Transcriptomic Profiling and Molecular Characterisation of Dormant and Proliferating Breast Cancer Cells in the Brain

In metastatic breast cancer, brain metastases (BrM) incidence is 15-30% and effective therapies for BrM represent an unmet clinical need. Cancer dormancy describes the extended period of time in which disseminated tumour cells stop dividing and enter a clinically undetectable, reversible state of quiescence. Under more favourable conditions, the cancer cells may be able to exit dormancy, leading to metastatic progression.
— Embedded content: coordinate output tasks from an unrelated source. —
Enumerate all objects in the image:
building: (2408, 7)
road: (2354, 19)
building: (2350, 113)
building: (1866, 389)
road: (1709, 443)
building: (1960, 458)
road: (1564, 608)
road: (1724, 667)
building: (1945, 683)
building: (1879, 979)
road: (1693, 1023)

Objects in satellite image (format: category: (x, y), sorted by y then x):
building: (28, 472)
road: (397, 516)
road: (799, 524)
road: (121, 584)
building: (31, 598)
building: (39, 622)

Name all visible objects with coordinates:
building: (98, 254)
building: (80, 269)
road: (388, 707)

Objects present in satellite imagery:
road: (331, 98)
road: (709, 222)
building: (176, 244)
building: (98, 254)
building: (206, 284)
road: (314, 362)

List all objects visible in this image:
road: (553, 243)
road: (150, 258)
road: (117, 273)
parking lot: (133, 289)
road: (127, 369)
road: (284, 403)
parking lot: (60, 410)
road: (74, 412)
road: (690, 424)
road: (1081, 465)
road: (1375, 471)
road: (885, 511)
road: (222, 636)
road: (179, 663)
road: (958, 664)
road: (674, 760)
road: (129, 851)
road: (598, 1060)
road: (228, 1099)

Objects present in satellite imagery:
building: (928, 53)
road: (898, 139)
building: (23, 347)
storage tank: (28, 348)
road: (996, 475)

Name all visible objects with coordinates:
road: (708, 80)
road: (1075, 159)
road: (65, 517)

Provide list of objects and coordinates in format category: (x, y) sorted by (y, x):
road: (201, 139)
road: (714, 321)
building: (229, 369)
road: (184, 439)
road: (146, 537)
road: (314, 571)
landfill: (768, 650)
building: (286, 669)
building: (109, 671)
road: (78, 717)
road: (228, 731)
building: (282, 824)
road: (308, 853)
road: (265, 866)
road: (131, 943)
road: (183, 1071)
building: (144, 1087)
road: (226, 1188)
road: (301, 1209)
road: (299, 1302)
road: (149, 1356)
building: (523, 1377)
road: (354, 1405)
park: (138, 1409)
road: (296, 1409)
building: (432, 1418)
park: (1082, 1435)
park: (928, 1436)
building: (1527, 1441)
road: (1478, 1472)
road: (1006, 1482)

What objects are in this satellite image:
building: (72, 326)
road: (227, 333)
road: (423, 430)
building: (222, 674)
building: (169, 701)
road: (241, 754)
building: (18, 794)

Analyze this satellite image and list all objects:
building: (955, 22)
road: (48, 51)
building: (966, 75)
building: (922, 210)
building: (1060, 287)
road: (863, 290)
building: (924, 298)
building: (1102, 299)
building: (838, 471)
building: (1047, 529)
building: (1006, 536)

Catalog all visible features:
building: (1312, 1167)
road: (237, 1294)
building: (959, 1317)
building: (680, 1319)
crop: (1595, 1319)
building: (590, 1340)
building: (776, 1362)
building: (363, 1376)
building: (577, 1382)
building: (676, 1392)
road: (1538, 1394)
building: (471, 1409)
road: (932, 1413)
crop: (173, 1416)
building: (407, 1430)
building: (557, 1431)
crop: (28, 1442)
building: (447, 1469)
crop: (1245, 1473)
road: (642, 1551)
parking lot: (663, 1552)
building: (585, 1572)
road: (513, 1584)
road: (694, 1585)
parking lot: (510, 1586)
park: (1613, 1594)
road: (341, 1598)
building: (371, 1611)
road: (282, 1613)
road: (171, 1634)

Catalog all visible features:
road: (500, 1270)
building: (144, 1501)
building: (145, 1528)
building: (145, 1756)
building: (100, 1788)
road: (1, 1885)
It was reasoned that a deeper understanding of dormancy mechanisms may reveal novel therapeutic targets for metastatic breast cancer. I utilised a xenograft model of BrM and isolated dormant and proliferating breast adenocarcinoma (MDA-MB-231) cells from mouse brains. We performed mRNAseq and differential gene expression analysis to identify differences in gene expression profiles. GO and KEGG enrichment analysis comparing dormant and proliferating cancer cells revealed an enrichment of extracellular matrix constituents and reduced metabolic processes. This was accompanied by an enrichment of terms pertaining to HIPPO, Wnt and TGF-β signalling pathways, amongst other pathways. Inhibition of aerobic glycolysis in vitro induced reversible G2/M cell cycle arrest in MDA-MB-231 cancer cells, concurrent with phosphorylation and cytoplasmic retention of a core HIPPO transcriptional regulator, YAP. The most significantly upregulated gene identified in dormancy was the small leucine-rich proteoglycan, biglycan. In primary breast tumours, high biglycan expression was associated with increased occurrence of metastasis and relapse. In a meta-analysis of breast cancer patient gene expression data, biglycan expression was reduced in metastases compared to that of the primary tumour. Furthermore, overexpression of biglycan in vitro induced growth arrest of MDA-MB-231 cells. Immunofluorescence imaging of brain tumour xenografts revealed that biglycan expressing dormant cells as well as proliferating cancer cells in vivo localise along the brain parenchymal vasculature, implicating the perivascular niche in the induction of dormancy. The results are expected to offer a novel insight into the induction of dormancy and suggest targetable pathways for the inhibition of cancer relapse.